September 7, 2005
New E-3 Visa for Australians
The State Department implemented expansion of the E visa category to
include a new "E-3" visa for Australians who will perform services in the
U.S. in a specialty occupation. Effective September 2, 2005, the new E-3
visa category is limited to 10,500 E-3 visas annually and is only available
to Australians and their immediate dependents (spouses and children). The
dependents do not need to possess Australian nationality nor are they counted
against the numerical cap. Spouses will be eligible for submitting an application
for work authorization once they enter the U.S. in valid E-3 status.
To qualify for an E-3, visa, applicants must provide evidence that the
position to be assumed in the U.S. qualifies for a "specialty occupation".

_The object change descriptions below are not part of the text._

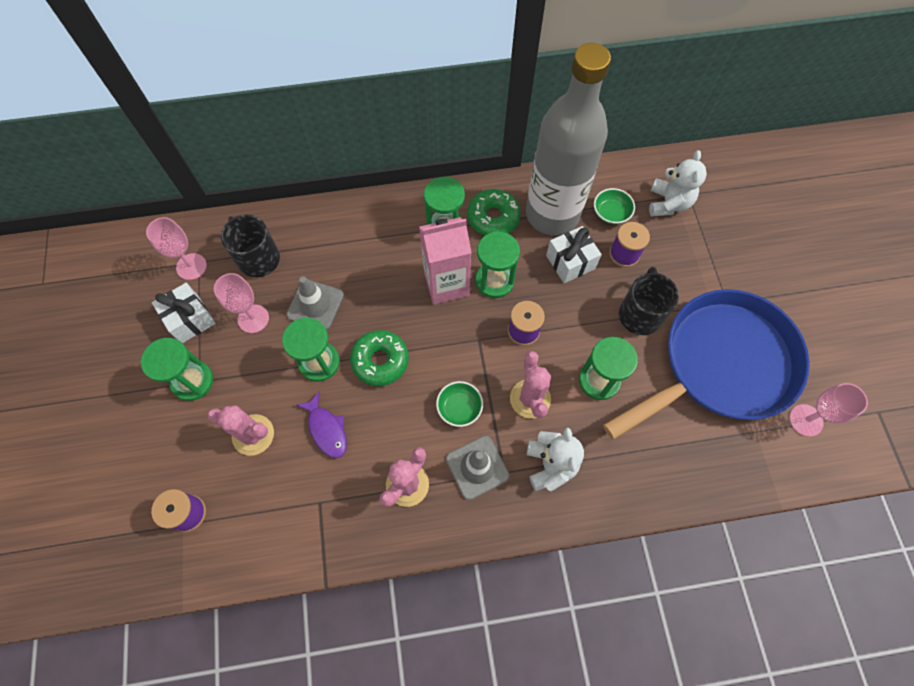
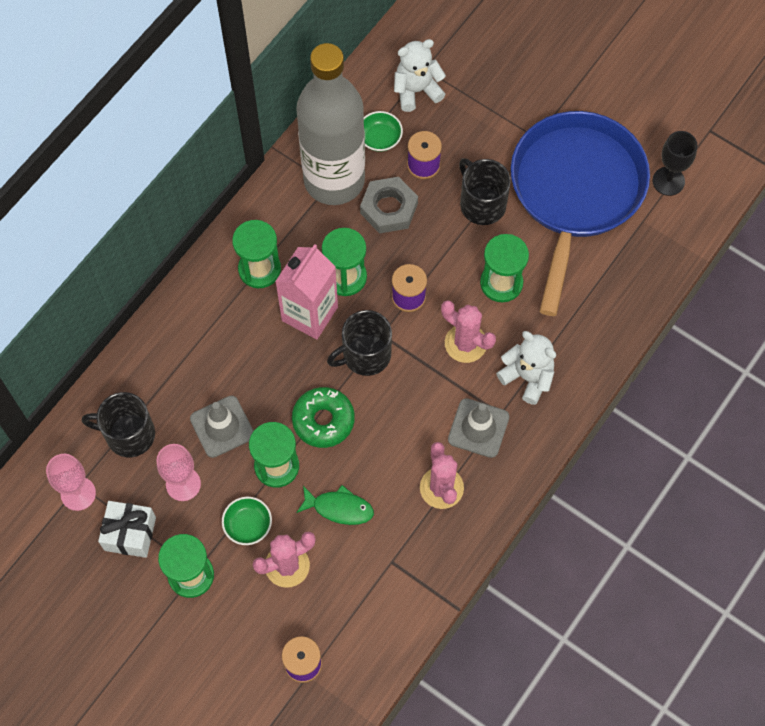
camera: 45 degrees left, 0 degrees up
purple fish [296,391,347,458] -> green fish [296,485,374,525]
green bowl [436,381,483,427] -> green bowl moved to [222,497,272,545]
green donut [467,189,521,235] -> none
white gift [546,226,602,283] -> grey nut [360,177,418,234]
white teddy bear [649,150,707,216] -> white teddy bear turned 75 degrees counterclockwise [394,39,446,112]
pink goblet [789,383,868,437] -> black goblet [653,131,697,196]
none -> black mug [327,310,392,376]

In determining what a specialty occupation is, Consular Officers will apply
the same statutory language as defined in the H-1B regulations. Under the
H-1B regulations, a specialty occupation requires "theoretical and practical
application of a body of highly specialized knowledge," and the "attainment
of a bachelor's degree or higher in a specific specialty, or its equivalent."
Applications will be made directly to the Consular Officer at the U.S.

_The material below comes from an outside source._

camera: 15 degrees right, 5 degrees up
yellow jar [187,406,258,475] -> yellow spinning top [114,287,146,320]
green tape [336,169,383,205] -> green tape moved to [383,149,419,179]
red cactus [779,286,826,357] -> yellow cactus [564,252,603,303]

Consulate or Embassy outside of the U.S. At this time, there is no special
E-3 application form, however, applicants must submit the standard visa
application forms (Forms DS-156 and DS-157); an offer letter from the employer
in the U.S. verifying the applicant will assume a specialty occupation upon
entry into the U.S.; evidence of academic or other qualifying credentials;
and evidence that the applicant will be paid the prevailing wage, in the
form of an original, or certified copy, of the Labor Condition Application
("LCA") which has been certified by the Department of Labor. The LCA contains
attestations by the sponsoring employer related to wages and working conditions.
Prior to the ruling, the E visa category was based on particular treaties
between the U.S. and certain foreign countries that are intended to encourage
trade and investment. It was available only for citizens of those particular
countries which have entered into a qualifying Treaty of Friendship, Commerce,
and Navigation or its equivalent with the United States. The new ruling
reorganizes and clarifies the regulatory language for both the E-1 and E-2
visa. E-1 visas are available for personnel of companies engaged in trade
with the U.S., known as "treaty investors." E-2 visas are available for
personnel of companies engaged in business in the U.S. which represents
a substantial investment in the U.S., known as "treaty investors." As with
E-1 and E-2 visa holders, E-3 applicants must also intend to depart from
the United States upon the termination of their E status.